I have about 6 24" sticks of CFV from Chuck at AKS. I plan to make Damascus or San Mai out of it.
 
I have about 6 24" sticks of CFV from Chuck at AKS. I plan to make Damascus or San Mai out of it.
IIRC, Adam Desrosiers found that L6 works better with CFV than 15N20. It would suspect that CFV at 61 would match up well that second toughness peak of moly bearing L6 at 61. It looks like you could get there using the old standard 1500/400F recipe.
 
I mean in use. Sawing away on fur and meat and bone our whatever with a simple steel that makes free carbide but nothing to strengthen grain boundaries. In the thin edge do those carbides come out in use faster than in a very similar steel with a bit of vanadium strengthening grain boundaries.

That would be the 1095 vs W2 example.


Probably. This is my guess.
 
IIRC, Adam Desrosiers found that L6 works better with CFV than 15N20. It would suspect that CFV at 61 would match up well that second toughness peak of moly bearing L6 at 61. It looks like you could get there using the old standard 1500/400F recipe.


I have a limited supply of L6, but enough to do a few billets with.

I see guys doing O1 or 52100 with 15n20, but I always thought L6 would be a better match metalurgically. Same with CFV.
 
I have a limited supply of L6, but enough to do a few billets with.

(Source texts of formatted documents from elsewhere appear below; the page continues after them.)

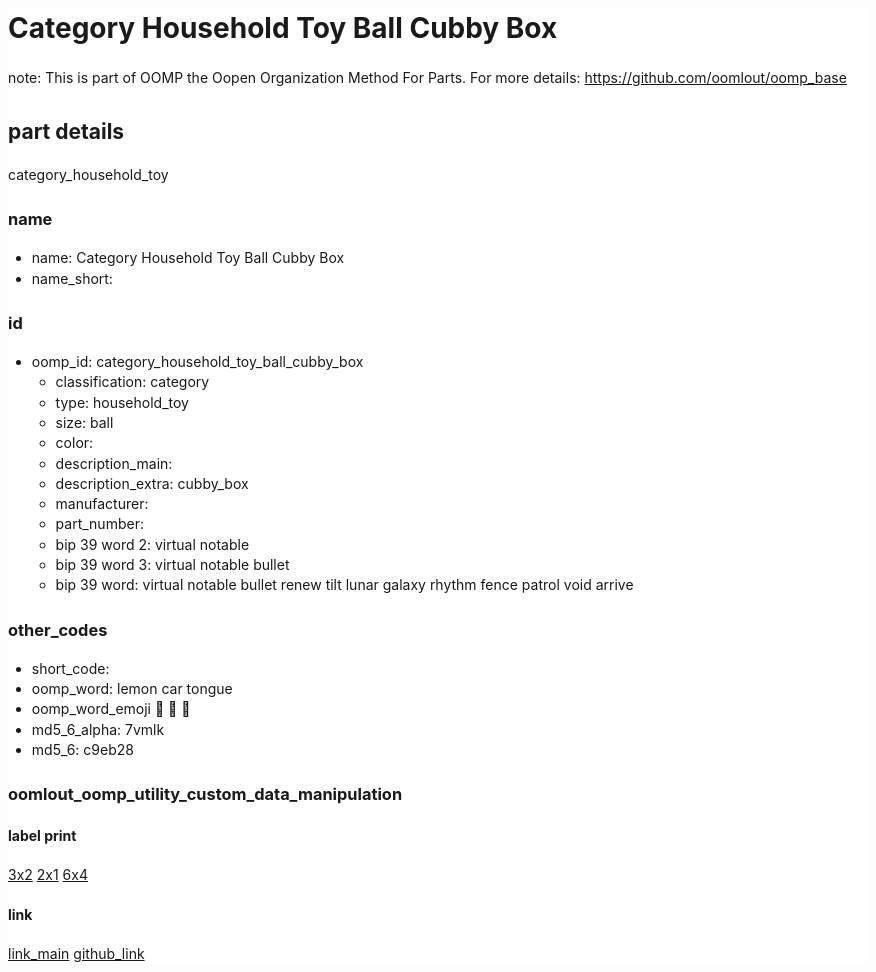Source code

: # Category Household Toy Ball Cubby Box  

note: This is part of OOMP the Oopen Organization Method For Parts. For more details: https://github.com/oomlout/oomp_base

##  part details



category_household_toy

### name
* name: Category Household Toy Ball Cubby Box
* name_short: 
### id
* oomp_id: category_household_toy_ball_cubby_box
  * classification: category
  * type: household_toy
  * size: ball
  * color: 
  * description_main: 
  * description_extra: cubby_box
  * manufacturer: 
  * part_number: 
  * bip 39 word 2: virtual notable
  * bip 39 word 3: virtual notable bullet
  * bip 39 word: virtual notable bullet renew tilt lunar galaxy rhythm fence patrol void arrive

### other_codes
* short_code: 
* oomp_word: lemon car tongue
* oomp_word_emoji :lemon: :car: :tongue:
* md5_6_alpha: 7vmlk
* md5_6: c9eb28






### oomlout_oomp_utility_custom_data_manipulation
#### label print
[3x2](http://192.168.1.245:1112/?label=oomp%207vmlk)
[2x1](http://192.168.1.242:1112/?label=oomp%207vmlk)
[6x4](http://192.168.1.55:1112/?label=oomp%207vmlk)    

#### link

[link_main](https://github.com/oomlout/oomlout_oomp_current_version_messy/tree/main/parts/category_household_toy_ball_cubby_box) [github_link](https://github.com/oomlout/oomlout_oomp_part_src/tree/main/parts/category_household_toy_ball_cubby_box)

I see guys doing O1 or 52100 with 15n20, but I always thought L6 would be a better match metalurgically. Same with CFV.
15N20 strikes me as being a bit more forgiving than say W2, but it is always best to matchup the steels as best you can.
 
Is a certain amount of wear actually the loss of carbides that are pulled out of the weaker matrix? So something like vanadium or niobium strengthening those grain boundaries helps retain carbides in the edge longer.

Just a thought.

I am not sure what the concensus on "carbide tearout" is. Some people swear it is a complete rumor and either non existant or atleast has no effect major effect on wear. Obviously it must happen during sharpening, or how would l sharpen my knives on stones that aren't as hard as the carbides.
 
W2 has vanadium too, but 0.2%. Not enough to form carbides, but keeps the grain refined. W2 is probably the best performing simple steel out there. It has a very narrow heat treat window though.

I believe that tiny amount of vanadium is already(need to be) in the form of carbide unless it wouldn't help at pinning grain boundaries at high temperature.